Credit: Image courtesy of J.P. Maillard & T. Paumard

Institut d'Astrophysique de Paris, France



On February 28th an image of the center of our Galaxy was the featured picture of the week. The presence of a Black Hole was suggested at the center of the Galaxy to explain the rapid stellar motions that are measured in the field next to Sgr A*. This week we feature the Galactic Center again, but for a different reason: the number of peculiar stars it hosts!

Recently, a team of French Astronomers lead by Jean-Pierre Maillard used the Fourier Transform Spectrograph (FTS) on the Canada-France-Hawaii Telescope to image the Galactic Center and search for objects known as Helium Stars. These stars are rare because very short-lived. Oddly, a large number of them was found near the Galactic center.

We believe that one of the "side effects" of having a black hole at the center of a galaxy is to produce a "starburst", an episode of very intense star formation. Howewer, the presence of the rare Helium stars in such large number is difficult to understand with this model.

The images obtained by the group of astronomers allowed to understand better the nature of these objects. Because FTS is an imaging spectrograph, it is possible to efficiently select only those stars that are, for example, Helium-rich among the large number of objects present in the field-of-view. Indeed, 16 sources are detected by FTS in the Helium line close to the Galactic center. This is more than anywhere else in the Galaxy! The 16 sources are identified in this week's image, and some of them are also identified here for comparison and orientation with the image of the week of February 28th. Note that this image was obtained with Adaptive Optics. It has better angular resolution but lacks the spectrosocpic capacity of FTS. Both techniques complement each other nicely.
--------------------
* _TASKS FOR THIS EXERCISE_:
[a] According to the Galactic Center text, how many sources did FTS detect in the Helium line close to the Galactic center?
[b] Name every telescope, instrument, or observing technique that the Galactic Center text mentions.
[c] Copy from the Galactic Center text everything from "Recently, a team" down to "near the Galactic center.", word for word.
The listing that follows comes from a separate source and is unrelated to the Galactic Center text.

* _RECORD EXCERPTS_:
--------------------
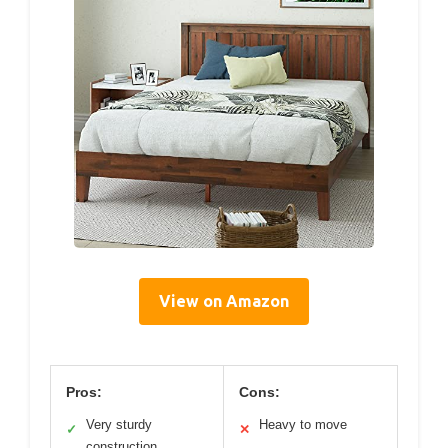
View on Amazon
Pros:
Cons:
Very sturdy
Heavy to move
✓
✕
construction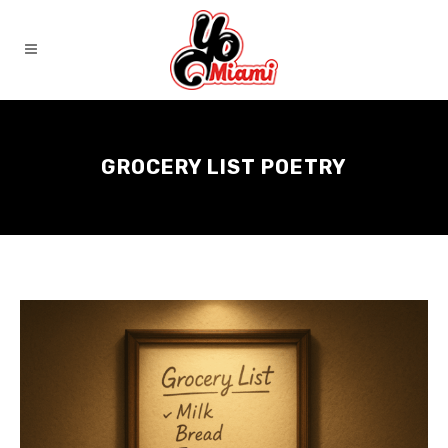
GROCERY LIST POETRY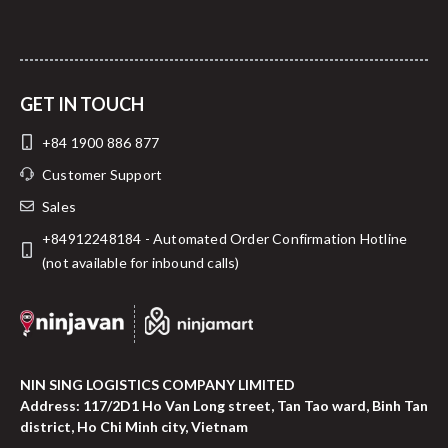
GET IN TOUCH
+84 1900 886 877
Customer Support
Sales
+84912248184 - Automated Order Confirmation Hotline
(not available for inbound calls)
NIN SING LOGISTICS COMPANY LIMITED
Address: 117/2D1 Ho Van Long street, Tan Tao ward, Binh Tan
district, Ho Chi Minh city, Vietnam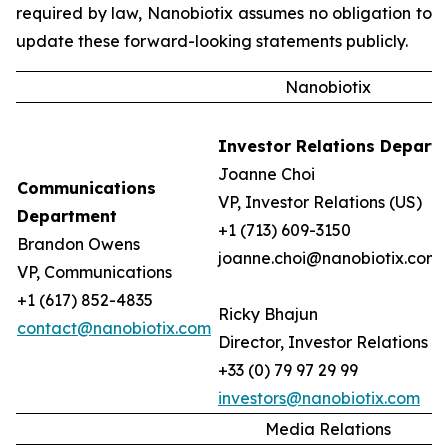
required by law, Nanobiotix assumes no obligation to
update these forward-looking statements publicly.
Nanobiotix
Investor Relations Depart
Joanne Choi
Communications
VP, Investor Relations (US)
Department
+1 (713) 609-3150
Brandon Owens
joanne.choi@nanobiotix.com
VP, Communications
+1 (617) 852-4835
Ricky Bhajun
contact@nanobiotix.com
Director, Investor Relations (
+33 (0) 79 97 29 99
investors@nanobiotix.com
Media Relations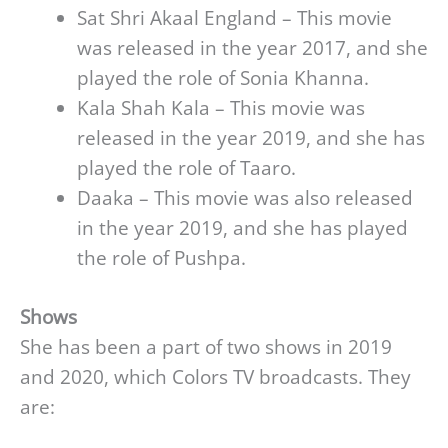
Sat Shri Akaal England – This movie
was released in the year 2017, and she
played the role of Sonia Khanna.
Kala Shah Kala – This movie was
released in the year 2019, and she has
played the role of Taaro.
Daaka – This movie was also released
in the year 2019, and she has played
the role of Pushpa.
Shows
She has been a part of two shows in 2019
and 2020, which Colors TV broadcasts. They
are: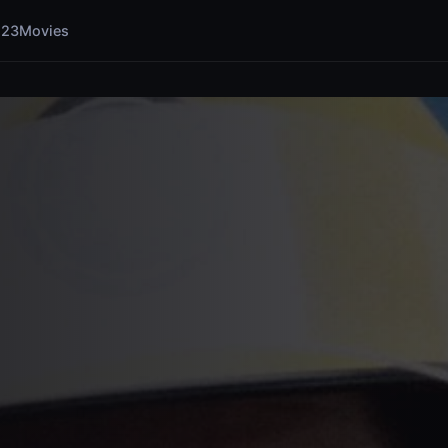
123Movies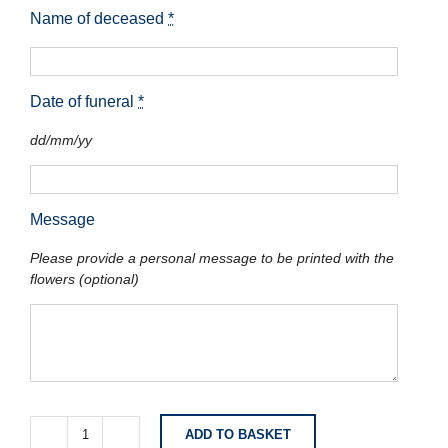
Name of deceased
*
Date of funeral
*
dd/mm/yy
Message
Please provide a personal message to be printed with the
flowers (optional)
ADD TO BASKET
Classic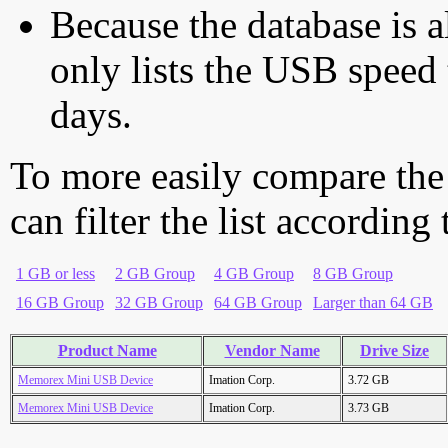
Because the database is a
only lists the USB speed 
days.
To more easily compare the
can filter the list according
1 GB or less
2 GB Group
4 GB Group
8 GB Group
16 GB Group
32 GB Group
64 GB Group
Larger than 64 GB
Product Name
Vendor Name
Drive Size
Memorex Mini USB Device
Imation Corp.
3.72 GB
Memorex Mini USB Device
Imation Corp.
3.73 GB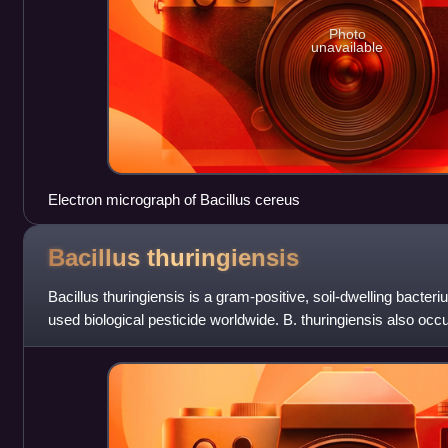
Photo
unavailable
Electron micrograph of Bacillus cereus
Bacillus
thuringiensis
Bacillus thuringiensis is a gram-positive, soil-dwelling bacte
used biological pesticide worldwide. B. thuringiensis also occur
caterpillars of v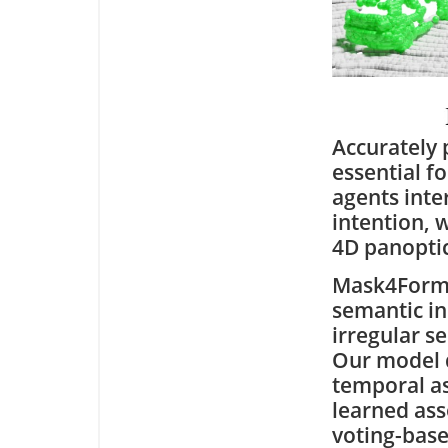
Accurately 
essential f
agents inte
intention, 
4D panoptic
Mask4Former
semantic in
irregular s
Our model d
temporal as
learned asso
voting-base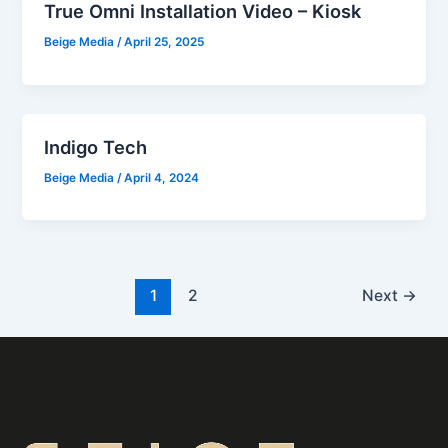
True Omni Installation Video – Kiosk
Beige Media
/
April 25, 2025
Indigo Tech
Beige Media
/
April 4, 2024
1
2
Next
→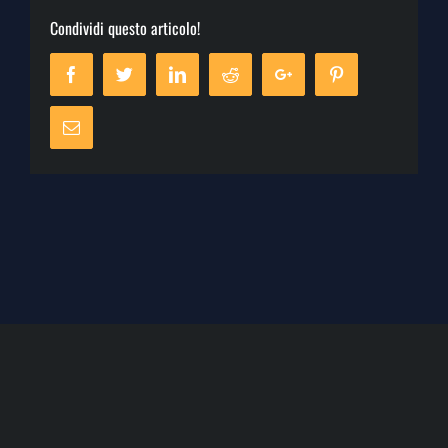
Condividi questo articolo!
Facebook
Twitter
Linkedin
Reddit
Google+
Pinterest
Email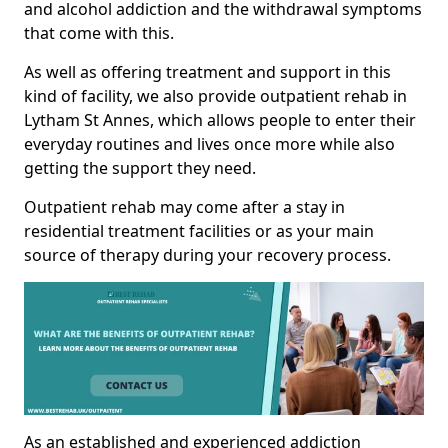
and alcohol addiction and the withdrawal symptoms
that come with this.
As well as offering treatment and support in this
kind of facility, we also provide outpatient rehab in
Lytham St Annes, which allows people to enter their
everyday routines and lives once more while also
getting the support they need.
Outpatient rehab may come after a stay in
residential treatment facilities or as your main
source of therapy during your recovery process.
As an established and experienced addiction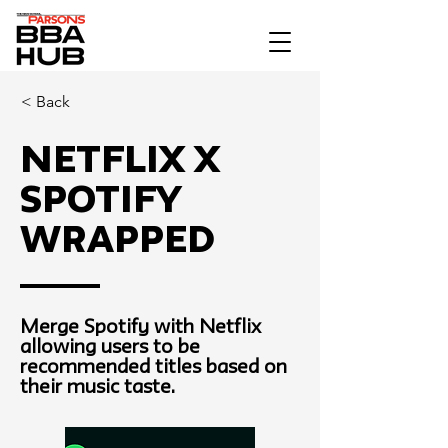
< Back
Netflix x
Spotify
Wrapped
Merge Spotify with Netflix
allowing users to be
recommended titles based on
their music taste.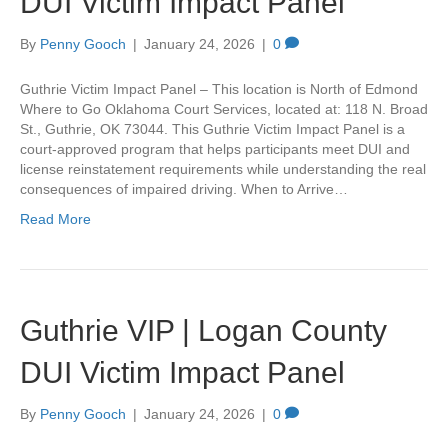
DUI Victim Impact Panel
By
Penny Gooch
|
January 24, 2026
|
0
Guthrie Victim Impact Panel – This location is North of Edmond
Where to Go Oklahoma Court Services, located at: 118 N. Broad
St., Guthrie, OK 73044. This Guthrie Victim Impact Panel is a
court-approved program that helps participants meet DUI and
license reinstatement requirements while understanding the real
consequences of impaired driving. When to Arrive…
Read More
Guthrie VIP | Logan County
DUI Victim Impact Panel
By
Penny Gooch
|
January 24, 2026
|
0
--------------------
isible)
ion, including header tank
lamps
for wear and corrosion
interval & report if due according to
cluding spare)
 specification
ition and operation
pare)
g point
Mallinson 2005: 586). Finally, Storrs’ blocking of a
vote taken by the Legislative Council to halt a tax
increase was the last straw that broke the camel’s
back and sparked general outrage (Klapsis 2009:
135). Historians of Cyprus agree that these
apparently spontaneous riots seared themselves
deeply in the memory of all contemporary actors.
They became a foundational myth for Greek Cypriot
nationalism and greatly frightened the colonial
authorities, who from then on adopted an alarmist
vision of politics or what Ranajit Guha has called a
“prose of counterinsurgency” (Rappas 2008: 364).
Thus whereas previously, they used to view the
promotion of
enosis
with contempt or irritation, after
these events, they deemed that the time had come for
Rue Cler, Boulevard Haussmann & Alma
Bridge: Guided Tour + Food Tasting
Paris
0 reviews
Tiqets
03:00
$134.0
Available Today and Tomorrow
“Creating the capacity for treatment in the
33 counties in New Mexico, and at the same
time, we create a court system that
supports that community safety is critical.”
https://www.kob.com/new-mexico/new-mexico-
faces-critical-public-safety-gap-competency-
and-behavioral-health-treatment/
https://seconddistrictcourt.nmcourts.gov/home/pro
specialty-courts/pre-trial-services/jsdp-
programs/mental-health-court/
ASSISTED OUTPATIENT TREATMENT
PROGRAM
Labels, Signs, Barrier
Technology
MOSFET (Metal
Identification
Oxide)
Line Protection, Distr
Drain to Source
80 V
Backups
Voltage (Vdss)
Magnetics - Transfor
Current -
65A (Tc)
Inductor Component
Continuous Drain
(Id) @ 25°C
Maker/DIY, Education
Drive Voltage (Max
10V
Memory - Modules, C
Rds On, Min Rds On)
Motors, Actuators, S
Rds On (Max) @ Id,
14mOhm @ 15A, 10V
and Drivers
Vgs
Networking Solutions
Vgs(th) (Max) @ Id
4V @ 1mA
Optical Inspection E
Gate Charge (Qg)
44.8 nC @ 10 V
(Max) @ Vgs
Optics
--------------------
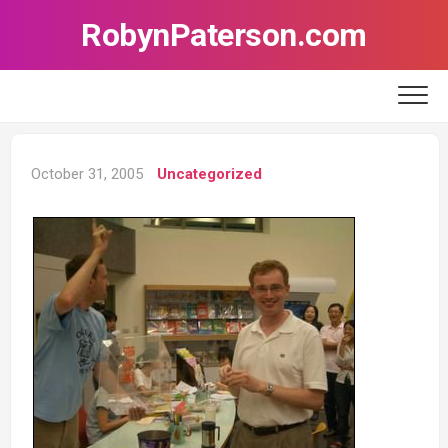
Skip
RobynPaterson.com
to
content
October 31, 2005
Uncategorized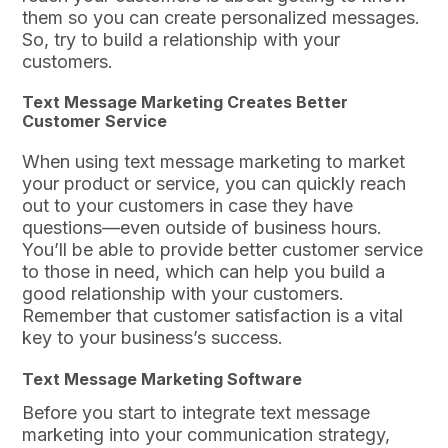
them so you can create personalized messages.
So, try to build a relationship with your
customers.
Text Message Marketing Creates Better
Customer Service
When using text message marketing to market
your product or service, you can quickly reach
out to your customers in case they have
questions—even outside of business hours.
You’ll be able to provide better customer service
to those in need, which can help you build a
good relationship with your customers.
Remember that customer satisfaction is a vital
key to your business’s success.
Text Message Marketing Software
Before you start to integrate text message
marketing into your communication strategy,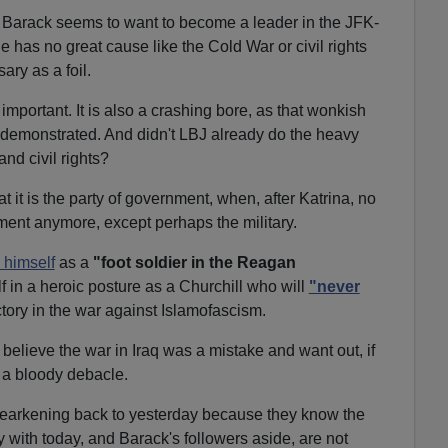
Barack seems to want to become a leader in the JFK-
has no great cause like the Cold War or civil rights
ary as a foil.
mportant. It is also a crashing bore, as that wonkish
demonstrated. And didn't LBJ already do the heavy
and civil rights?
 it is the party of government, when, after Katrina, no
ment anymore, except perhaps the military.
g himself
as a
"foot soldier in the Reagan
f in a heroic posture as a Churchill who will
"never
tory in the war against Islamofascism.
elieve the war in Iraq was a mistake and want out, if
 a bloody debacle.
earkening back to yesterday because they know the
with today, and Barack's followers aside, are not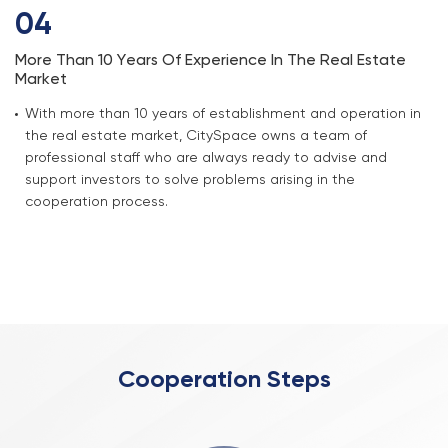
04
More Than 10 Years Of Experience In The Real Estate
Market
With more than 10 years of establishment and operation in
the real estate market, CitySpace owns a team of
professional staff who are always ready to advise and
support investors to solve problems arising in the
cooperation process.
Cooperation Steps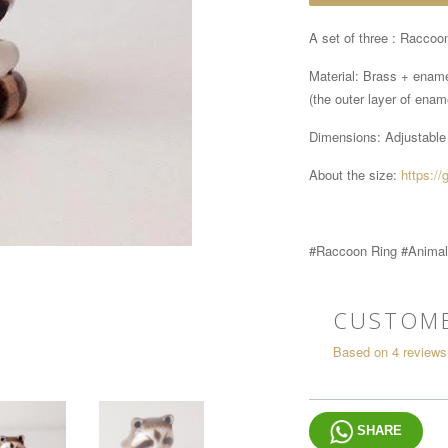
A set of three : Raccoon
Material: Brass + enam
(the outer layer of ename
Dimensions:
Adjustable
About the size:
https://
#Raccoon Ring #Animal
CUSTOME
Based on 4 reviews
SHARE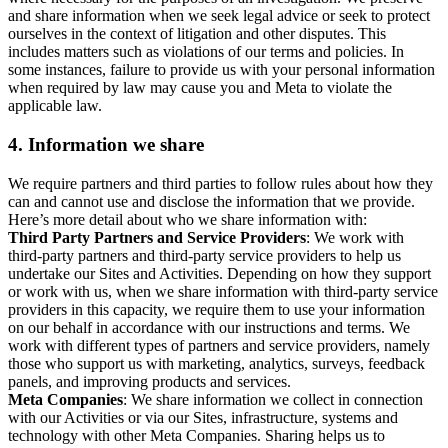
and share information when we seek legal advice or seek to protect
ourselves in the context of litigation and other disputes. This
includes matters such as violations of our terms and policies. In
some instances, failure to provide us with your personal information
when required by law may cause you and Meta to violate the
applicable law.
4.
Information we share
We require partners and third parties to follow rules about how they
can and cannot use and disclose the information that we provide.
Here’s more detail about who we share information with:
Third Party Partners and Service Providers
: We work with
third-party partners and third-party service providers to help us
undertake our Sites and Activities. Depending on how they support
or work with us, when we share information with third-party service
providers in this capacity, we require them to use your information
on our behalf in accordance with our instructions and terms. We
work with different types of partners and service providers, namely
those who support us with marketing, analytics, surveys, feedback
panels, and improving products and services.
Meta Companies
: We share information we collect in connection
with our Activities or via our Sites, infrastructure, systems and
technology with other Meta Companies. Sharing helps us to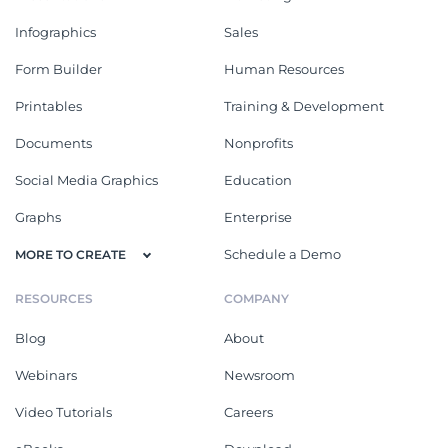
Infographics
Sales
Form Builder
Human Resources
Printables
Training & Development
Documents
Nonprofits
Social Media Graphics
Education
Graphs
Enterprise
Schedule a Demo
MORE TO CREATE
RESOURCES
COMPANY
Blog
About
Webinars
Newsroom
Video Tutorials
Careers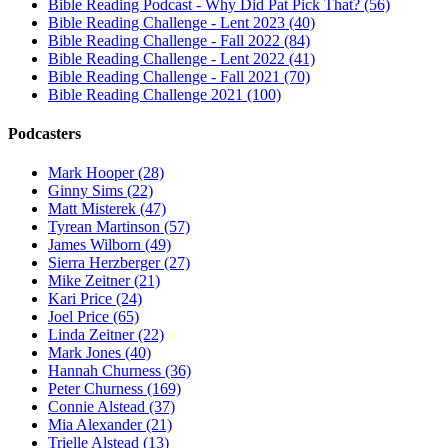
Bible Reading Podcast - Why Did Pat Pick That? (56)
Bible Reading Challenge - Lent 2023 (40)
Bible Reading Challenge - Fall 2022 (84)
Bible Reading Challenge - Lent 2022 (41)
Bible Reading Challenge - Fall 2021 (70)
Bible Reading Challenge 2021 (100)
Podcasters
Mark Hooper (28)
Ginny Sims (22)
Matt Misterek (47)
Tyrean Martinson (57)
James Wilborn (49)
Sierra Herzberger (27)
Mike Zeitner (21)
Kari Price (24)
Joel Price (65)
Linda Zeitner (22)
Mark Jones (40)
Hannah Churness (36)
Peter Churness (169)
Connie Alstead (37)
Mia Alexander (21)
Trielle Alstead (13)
--------------------
* _RESPONSES IN ORDER_:
[a] 16 sources.

[b] Fourier Transform Spectrograph (FTS), Canada-France-Hawaii Telescope, Adaptive Optics

[c]
Recently, a team of French Astronomers lead by Jean-Pierre Maillard used the Fourier Transform Spectrograph (FTS) on the Canada-France-Hawaii Telescope to image the Galactic Center and search for objects known as Helium Stars. These stars are rare because very short-lived. Oddly, a large number of them was found near the Galactic center.